12 line unknown Gothic Bold Condensed
At first glance, there’s nothing particularly special about this font of wood type. At 12 lines (2 inches) the size is useful, but not impressive. It’s pantograph-routed from the side grain so it was cheaper to produce. The lack of patina and rough edges indicate that it’s relatively new. Though its bold, squarish letterforms are more reminiscent of European sans serifs/grotesques than the American gothics, this font is nothing extraordinary – except for this Q. I’ve searched through American Wood Type: 1828-1900, Nineteenth Century Ornamented Typefaces, and American Metal Typefaces of the Twentieth Century, but I could not find a match for this design (probably because the design postdates the first two sources). If anyone knows the name of this face and/or manufacturer, I’d love to hear from you.

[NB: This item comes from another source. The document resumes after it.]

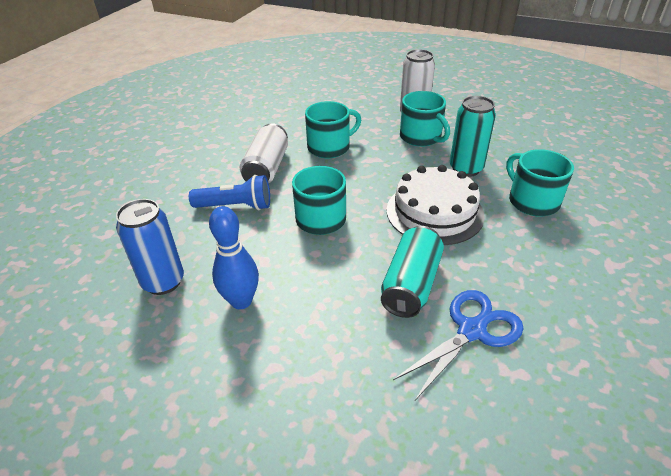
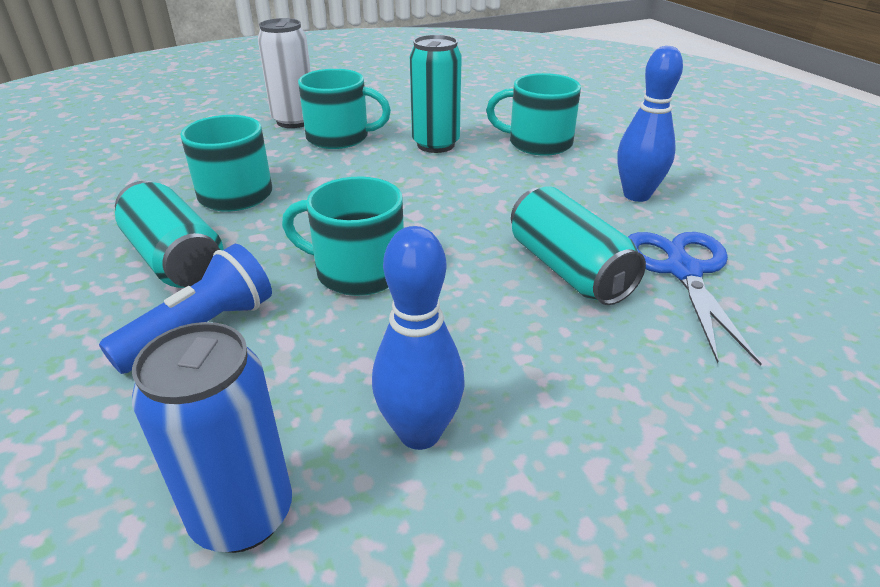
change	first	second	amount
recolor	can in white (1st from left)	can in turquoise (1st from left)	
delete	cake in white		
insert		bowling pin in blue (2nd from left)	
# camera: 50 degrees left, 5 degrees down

Because of its scarcity in English, the letter Q has historically been a form where type designers have taken some liberties – a kind of apology for the quiet, rather lonely life to which it is fated. Quite often, a face can be identified instantly by its Q – see the sweeping elegance of Garamond, the ostentatiousness of Baskerville, or the calligraphic flair of Electra. The tail on this wood letter could hardly be simpler, extending down from the southern bowl with just enough of an angle to lead the eye into the next letter. Maybe it’s this no-nonsense, lack of pretension that makes this a favorite among the characters in my collection.
30 line (5 inches!) Grecian Condensed
“Grecian was one of the significant poster faces of the [nineteenth] century,” wrote Rob Roy Kelly. Not bad for a design that Nicolete Gray described as “founded on the simple idea of taking the corner off the letter.”¹ Derived from the Antiques, Grecian shares the same heavy unbracketed serifs, but is differentiated by chamfered sides and square/rectangular counters. The earliest wood versions of Grecian (it first appeared in specimens of the English type foundries in the 1840s) were shown in the 1846 wood type catalog of Wells and Webb. Early versions, including Condensed, Extra Condensed, and X Condensed Open were designed without lowercase. My font is capitals only – plus two exclamation points. Unfortunately, no manufacturer’s stamp is present.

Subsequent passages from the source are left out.